As I explained here:
The High Court has long recognized that church polity has theological underpinnings, and thus the Free Exercise Clause impacts the ability of the federal and of the state governments to interfere with it. The reason why pre-1920s state statutes often do not respect this line is that prior to Gitlow v. New York 1925), the Fourteenth Amendment had not been read to apply the First Amendment to the states, and thus states had plenary power over religious bodies within their borders. See Permoli v. First Mun., City of New Orleans (1845)("The Constitution makes no provision for protecting the citizens of the respective states in their religious liberties; this is left to the state constitutions and laws. Nor is there any inhibition imposed by the Constitution of the United States in this respect on the states.")
Such pre-1925 statutes are almost certainly unconstitutional, and decisions upholding them that do not address incorporation, are without precedential value.


*******

So what can I, a "reappraiser" say about both sides, when their anger is at a pitch, and charity is scarce on the ground. How in particular to speak with those with whom I fervently disagree, and who are feeling loss today? Perhaps I may point to a paradox, and ask both sides to take some comfort from it. First, the paradox. Both sides are standing up for what they believe, sincerely, I am sure. TEC has risked (and continues to risk) expulsion from the global Anglican Communion. The secessionists (sorry; I'll take a better term if there is one) have risked, and are losing, more often than not, spiritual homes which they love.
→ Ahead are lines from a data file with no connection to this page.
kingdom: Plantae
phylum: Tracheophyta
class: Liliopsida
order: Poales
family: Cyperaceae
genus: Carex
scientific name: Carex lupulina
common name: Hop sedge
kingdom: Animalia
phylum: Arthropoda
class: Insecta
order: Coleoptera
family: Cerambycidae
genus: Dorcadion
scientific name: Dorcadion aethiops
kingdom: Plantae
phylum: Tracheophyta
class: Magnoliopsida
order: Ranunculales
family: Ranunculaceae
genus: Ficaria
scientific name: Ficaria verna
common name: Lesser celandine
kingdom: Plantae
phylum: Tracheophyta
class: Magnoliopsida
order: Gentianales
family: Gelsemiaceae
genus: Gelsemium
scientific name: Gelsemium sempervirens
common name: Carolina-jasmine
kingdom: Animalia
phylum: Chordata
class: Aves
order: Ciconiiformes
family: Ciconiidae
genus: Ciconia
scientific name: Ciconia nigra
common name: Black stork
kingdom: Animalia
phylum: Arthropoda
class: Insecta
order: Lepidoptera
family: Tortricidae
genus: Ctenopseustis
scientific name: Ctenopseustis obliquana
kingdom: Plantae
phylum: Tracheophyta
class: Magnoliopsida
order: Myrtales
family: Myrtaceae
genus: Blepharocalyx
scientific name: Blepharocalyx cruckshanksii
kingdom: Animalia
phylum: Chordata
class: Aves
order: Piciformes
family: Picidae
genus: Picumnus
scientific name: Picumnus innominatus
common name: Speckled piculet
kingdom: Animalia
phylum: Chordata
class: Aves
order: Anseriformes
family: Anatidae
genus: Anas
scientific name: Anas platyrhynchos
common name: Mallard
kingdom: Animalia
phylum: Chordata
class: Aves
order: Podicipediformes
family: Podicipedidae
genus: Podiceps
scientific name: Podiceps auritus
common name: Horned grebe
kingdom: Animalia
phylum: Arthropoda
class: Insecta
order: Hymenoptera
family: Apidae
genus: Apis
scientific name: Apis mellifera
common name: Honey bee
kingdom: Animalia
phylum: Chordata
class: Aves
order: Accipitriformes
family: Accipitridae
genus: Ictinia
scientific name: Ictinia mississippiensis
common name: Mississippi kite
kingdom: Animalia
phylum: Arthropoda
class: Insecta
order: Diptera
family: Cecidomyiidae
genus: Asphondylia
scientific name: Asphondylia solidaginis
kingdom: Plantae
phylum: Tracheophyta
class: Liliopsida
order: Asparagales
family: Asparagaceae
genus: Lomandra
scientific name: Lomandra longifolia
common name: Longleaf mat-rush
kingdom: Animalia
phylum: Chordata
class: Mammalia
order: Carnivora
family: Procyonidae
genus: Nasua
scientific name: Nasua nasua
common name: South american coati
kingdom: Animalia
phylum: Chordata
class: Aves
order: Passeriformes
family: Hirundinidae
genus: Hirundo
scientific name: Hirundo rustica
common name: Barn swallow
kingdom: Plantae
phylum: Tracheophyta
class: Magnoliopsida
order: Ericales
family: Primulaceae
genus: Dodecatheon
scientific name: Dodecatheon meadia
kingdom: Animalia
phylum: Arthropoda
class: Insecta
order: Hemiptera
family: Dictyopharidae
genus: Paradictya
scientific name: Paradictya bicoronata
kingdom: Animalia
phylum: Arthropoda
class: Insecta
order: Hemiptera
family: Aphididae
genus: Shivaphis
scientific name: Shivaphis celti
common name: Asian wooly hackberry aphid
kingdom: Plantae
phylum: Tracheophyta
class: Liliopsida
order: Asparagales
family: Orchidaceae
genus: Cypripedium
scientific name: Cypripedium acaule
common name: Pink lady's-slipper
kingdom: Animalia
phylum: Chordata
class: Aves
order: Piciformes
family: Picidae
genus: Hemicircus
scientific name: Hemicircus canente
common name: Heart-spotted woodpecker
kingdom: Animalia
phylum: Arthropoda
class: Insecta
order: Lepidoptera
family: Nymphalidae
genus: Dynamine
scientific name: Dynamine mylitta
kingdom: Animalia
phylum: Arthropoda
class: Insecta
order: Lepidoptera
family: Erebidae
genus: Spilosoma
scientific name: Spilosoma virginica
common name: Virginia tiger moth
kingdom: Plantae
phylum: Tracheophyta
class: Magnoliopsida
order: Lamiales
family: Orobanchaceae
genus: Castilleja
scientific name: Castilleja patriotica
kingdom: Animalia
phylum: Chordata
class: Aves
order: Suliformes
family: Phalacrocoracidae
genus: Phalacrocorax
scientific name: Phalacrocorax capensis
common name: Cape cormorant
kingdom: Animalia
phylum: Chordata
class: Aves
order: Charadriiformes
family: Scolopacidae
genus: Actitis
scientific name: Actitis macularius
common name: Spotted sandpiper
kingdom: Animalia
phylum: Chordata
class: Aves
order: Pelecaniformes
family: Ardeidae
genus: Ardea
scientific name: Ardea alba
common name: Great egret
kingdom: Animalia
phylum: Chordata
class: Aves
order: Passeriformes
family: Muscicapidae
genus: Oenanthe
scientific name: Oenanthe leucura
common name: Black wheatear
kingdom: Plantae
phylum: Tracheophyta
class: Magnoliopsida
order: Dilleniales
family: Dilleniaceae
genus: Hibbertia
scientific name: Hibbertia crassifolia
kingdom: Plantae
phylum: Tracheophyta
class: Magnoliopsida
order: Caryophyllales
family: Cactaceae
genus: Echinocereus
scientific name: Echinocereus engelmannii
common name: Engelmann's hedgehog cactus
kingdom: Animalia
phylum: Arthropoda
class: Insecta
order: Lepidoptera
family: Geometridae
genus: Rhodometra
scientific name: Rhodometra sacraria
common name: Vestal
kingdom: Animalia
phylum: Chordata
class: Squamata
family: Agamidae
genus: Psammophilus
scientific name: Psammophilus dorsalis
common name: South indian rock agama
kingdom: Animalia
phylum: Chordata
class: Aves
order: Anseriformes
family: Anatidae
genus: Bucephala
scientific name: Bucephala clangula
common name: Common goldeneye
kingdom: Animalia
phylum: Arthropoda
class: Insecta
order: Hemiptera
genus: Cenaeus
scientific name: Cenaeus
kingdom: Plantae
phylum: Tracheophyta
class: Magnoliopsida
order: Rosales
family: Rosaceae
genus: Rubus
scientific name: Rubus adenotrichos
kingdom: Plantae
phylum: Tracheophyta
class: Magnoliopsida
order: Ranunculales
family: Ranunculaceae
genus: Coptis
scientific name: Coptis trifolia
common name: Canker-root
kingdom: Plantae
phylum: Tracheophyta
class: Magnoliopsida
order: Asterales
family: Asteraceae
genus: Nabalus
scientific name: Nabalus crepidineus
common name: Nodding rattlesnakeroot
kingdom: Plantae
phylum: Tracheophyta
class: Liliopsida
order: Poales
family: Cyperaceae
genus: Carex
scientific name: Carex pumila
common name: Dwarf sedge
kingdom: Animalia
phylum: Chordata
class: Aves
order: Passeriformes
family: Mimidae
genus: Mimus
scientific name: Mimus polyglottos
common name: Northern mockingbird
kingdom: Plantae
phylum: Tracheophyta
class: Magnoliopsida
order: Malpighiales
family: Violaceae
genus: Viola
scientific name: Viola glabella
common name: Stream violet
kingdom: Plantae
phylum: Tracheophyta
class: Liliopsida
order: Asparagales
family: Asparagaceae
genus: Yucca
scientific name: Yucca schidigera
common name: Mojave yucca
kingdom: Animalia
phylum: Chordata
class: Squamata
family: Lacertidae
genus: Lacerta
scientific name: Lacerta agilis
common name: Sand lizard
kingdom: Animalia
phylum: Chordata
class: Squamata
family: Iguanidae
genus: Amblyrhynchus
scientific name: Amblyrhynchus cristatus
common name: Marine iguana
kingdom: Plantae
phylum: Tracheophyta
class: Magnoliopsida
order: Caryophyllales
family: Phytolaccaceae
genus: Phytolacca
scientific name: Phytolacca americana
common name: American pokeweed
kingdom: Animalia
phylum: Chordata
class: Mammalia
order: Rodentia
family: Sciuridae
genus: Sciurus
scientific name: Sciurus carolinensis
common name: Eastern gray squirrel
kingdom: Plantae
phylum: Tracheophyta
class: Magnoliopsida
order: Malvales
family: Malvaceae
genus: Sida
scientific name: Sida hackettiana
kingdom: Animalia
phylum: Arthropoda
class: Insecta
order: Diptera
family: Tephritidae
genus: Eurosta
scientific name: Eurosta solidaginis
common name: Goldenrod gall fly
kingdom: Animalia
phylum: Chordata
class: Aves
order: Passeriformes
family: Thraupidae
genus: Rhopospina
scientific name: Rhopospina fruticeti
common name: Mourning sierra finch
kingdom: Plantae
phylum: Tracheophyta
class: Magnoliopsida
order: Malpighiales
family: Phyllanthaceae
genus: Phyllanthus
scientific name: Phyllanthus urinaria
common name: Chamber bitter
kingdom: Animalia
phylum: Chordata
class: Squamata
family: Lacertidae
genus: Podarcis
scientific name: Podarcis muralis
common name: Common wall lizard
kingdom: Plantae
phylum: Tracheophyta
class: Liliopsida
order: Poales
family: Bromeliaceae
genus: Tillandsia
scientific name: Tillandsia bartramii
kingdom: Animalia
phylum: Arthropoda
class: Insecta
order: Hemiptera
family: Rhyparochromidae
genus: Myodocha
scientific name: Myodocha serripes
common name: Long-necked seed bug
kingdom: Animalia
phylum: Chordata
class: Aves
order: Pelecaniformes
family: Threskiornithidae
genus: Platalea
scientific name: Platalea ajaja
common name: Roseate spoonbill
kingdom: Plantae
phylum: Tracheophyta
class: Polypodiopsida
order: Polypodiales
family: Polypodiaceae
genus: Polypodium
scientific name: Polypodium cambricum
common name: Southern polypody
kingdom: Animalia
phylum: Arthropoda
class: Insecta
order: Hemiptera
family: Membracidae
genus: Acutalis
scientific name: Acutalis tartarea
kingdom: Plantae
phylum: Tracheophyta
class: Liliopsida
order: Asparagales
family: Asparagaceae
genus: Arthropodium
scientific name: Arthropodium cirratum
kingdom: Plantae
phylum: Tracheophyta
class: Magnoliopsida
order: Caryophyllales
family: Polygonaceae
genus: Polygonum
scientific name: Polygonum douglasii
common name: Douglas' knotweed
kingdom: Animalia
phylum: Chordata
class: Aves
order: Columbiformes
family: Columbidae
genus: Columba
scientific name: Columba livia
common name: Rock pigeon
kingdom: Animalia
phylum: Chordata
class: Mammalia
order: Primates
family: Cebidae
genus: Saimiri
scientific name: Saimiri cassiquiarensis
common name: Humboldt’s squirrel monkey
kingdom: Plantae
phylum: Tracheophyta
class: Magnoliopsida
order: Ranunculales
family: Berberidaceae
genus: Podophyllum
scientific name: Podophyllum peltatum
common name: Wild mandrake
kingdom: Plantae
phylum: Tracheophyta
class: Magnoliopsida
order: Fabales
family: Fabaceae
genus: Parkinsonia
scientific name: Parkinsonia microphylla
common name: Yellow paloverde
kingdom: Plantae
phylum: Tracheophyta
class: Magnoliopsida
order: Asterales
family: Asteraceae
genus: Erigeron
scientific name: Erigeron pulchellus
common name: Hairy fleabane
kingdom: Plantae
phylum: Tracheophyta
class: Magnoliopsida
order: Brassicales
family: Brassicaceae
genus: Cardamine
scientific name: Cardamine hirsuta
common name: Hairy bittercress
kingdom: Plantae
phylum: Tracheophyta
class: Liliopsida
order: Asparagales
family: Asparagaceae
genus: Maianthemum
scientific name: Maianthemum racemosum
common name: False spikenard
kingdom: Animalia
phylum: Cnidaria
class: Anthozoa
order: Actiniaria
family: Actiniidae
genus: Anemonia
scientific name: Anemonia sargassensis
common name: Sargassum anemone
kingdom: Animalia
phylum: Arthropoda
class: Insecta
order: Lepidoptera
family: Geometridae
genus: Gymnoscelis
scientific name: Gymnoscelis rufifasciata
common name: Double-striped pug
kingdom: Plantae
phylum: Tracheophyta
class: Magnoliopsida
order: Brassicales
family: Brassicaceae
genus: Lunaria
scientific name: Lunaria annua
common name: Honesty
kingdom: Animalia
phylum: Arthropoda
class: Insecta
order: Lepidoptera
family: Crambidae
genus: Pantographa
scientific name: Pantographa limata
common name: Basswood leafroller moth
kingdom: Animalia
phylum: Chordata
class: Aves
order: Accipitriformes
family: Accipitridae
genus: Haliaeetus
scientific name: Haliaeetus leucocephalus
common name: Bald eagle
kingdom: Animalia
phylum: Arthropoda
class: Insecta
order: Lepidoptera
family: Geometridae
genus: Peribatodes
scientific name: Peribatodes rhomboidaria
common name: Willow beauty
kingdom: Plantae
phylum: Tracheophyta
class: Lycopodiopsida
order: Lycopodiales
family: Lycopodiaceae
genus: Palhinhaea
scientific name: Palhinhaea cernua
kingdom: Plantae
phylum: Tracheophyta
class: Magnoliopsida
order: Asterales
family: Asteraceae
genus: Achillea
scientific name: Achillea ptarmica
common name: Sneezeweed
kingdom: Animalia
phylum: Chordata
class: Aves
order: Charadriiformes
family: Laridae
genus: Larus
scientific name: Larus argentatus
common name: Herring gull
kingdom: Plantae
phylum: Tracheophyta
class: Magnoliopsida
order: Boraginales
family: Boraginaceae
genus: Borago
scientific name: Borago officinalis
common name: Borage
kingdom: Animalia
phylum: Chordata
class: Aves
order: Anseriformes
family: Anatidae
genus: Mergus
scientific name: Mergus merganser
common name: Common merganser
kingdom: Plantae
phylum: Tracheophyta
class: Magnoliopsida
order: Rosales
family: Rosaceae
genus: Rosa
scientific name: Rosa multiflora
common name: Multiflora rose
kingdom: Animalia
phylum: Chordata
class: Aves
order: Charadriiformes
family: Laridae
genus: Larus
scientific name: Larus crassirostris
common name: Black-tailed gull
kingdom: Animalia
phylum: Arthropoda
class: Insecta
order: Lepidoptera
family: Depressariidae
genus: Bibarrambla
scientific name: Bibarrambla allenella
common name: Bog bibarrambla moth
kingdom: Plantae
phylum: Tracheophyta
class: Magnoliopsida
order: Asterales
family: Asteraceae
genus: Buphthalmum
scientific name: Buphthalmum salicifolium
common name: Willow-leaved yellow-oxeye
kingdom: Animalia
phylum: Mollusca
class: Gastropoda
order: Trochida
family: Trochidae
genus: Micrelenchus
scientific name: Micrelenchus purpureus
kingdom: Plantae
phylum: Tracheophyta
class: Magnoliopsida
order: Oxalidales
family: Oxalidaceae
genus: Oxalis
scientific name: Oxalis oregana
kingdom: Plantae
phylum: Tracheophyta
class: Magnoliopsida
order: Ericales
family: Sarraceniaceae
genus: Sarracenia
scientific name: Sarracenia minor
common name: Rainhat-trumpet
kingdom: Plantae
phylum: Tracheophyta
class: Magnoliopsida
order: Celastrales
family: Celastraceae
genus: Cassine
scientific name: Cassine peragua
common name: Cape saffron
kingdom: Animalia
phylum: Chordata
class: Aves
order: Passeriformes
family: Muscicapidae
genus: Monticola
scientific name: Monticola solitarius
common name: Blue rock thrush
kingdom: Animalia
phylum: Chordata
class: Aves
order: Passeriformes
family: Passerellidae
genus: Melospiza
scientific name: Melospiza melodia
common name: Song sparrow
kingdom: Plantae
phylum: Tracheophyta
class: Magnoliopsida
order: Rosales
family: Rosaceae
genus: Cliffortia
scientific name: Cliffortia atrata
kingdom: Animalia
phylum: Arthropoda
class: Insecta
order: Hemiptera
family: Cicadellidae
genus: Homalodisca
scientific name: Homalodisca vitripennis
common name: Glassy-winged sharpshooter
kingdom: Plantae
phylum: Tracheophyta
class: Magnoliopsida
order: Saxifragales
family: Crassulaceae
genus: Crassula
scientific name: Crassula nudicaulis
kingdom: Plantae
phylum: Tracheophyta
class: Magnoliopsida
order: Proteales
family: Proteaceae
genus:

Both, in short, whatever one may think of the results of their discernment--and I know which side I believe has it right--have avoided the trap pointed out a century ago by F.C. Burkett:
As long as we believe in our hearts that our property, our arts, our institutions, our buildings, our trust-deeds are the most permanent things in the world, so long we are not in sympathy with the gospel message.
"The Eschatological Idea in the Gospel," in Cambridge Biblical Essays (1909) at 211.